====== Article ======
A formative experience for me earlier in my career was collaborating with two professors from Georgia Tech who had similar technical interests. Both of these professors are Muslim — one from Egypt, one from Iran.

One night at dinner, the topic of religion came up. One of them, a highly educated and widely respected man of great intelligence, told me of his love for the Koran, for the unearthly beauty of its language and the power of the text to enlighten and inspire. We could understand one another, I felt, because we both had experienced the power of a sacred text.

I would later spend more time with one of them, staying overnight with his family and seeing a faithful Muslim family in their interactions with each other. I saw so much of what we Latter-day Saints aspire to: love and kindness, respect between husband and wife (a highly educated woman in this case, also with a Ph.D., as I recall), family fun together, and, yes, good food.

Of course I know there are severe problems in parts of the Muslim world and some movements and trends that are disappointing to many of us, including many devout Muslims, just are there are problems and disappointments in our own faith and in Christendom in general. But I saw abundant evidence that intelligent, talented, loving, happy, tolerant, peace-loving people can be faithful Muslims.

There are some who would ask how any intelligent person could possibly be Muslim. A better question is to ask intelligent Muslims what their faith means to them. There's much to learn and appreciate. We don't have to accept it and agree with it, but there's benefit in understanding.

There are intelligent Muslims who sincerely wonder how any intelligent person could possibly be Christian. After all, the idea of God being born as a baby boy and then allowing Himself to be killed can just seem crazy at first blush, and the idea of God asking us to ritually drink his blood and eat his flesh might even seem offensive to some. Isn't that all just a little bizarre and backward? So it can seem. I hope they will ask us to explain and seek to understand, not just condemn.

I have the same hope for our Christian peers who are outraged at what they think they know of Mormonism. How can Mormons be so stupid? Instead, I hope they'll ask us in order to understand what our faith means and why we find so much intellectual beauty in LDS theology and so much joy in our faith. (I'm not necessarily including bishopric or ward council meetings in the "joy" part.)

One of the things I really like about The Book of Mormon is its condemnation of anger and its teachings that lead to charity and peace. When the Resurrected Lord visits the Nephites in 3 Nephi 11, for example, one of the first teachings out of His mouth was condemning the anger and contention they had among themselves in their disputations over religious doctrine.

The spirit of contention is not of God, He explained, and it is Satan who stirs up the hearts of men to anger against one another. Those who do the mocking in The Book of Mormon, those who give in to anger and hate, whether "religious" Nephites or apostates or Lamanites, are always on the wrong side.

At the request of someone else, I recently visited a place I prefer to avoid. I call it the Great and Spacious Website (one of several, actually) where the anti-Mormon animosity is similar to that shown in Lehi's vision involving a great and spacious building. The anger and bitterness that some people express toward the Church and toward its defenders can be rather breathtaking. The tone of smarmy anger may be viewed as confident discussion of the truth by some, I'm sure, but it was disappointing.

On a particular topic of minor importance, I engaged in dialog for a few rounds, just long enough to get a fierce dose of accusations and list of all things wrong with Mormonism, followed by the thread being swiftly shut down before I could reply any further. The party line that dominates the Great and Spacious Website and its cousins is that Mormonism is laughably ridiculous and the only way someone can defend it is to be a depraved liar, deliberately deceptive and knowingly blind. Mockery and contempt are the only worthy attitudes a reasonable person can have against so foul and disgusting a religion.
======
-- Short problem A --
Answer these questions about the essay on faith and understanding, one per line:
(i) What countries were the two Georgia Tech professors from?
(ii) Which chapter of 3 Nephi does the essay cite for the Resurrected Lord's visit to the Nephites?
(iii) What name does the writer give the website where the anti-Mormon animosity was found?
-- Short problem B --
Summarize the essay on faith and understanding in two sentences.
-- Short problem C --
Carry on the essay on faith and understanding from its final sentence.
====== Data section ======
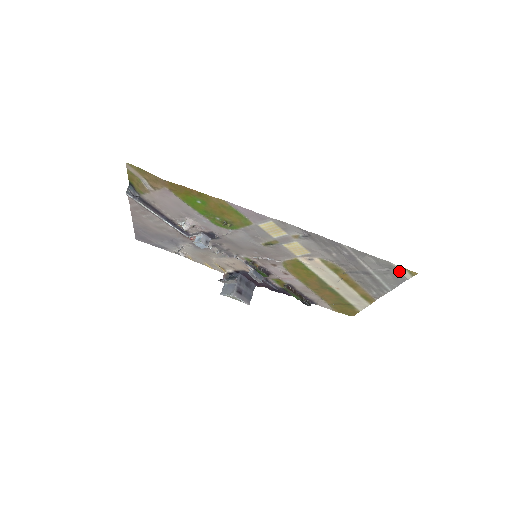
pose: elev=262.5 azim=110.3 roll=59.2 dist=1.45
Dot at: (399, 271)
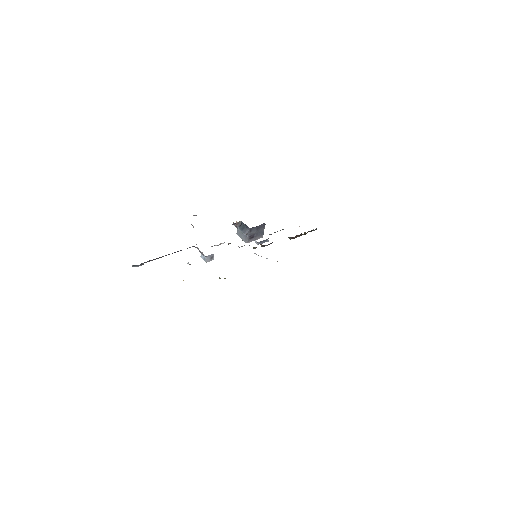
======
-- Output A --
(i) One was from Egypt and one from Iran.
(ii) 3 Nephi 11.
(iii) The Great and Spacious Website.

-- Output B --
After seeing in two Muslim professors and one of their families the love, kindness, and respect that Latter-day Saints aspire to, the writer argues that people should ask believers what their faith means rather than condemn it, a hope extended both to Muslims looking at Christianity and to Christians looking at Mormonism. The writer points to the Book of Mormon's condemnation of anger and contention and contrasts it with the mockery and contempt found on anti-Mormon websites, where a brief exchange ended with the thread being shut down.

-- Output C --
Yes, we have a ridiculous religion — from the world's perspective. If you don't believe in God, the First Vision story is appalling. If you don't have faith to accept the idea of angels, then the whole story of The Book of Mormon only makes sense as obvious fraud. And if you begin with a "sure knowledge" that Joseph Smith was a criminal perpetrating fraud, then the way we resolve all sorts of conflicting testimony and evidence about his life will surely only further confirm the negative and leave one wondering how anyone short of being brain dead could possibly be Mormon, much less a serious, faithful Mormon.

But that approach misses the real questions that people should be asking, questions if asked sincerely could lead to understanding, perhaps even a touch of respect, and in some cases, much more.

Sadly, some Latter-day Saints make similar mistakes in their zeal. There are religions and doctrines of others that seem far removed from the Truth as we think we know it, and it's easy to view those foreign perspectives as silly. It's easy to mock. This takes almost no mental effort and certainly no imagination.

There is something much more difficult, though, and actually much more elevating. Rather than mocking, what if we sought to understand? What if we imagined that some of those who disagree with us aren't mindless robots or cesspools of deception, but might have a somewhat self-consistent framework for their viewpoints that doesn't require a frontal lobotomy? What if we imagined that they were intelligent people trying to find and understand truth, just like us? What if we asked them what they think and why, not to expose their stupidity, but to understand?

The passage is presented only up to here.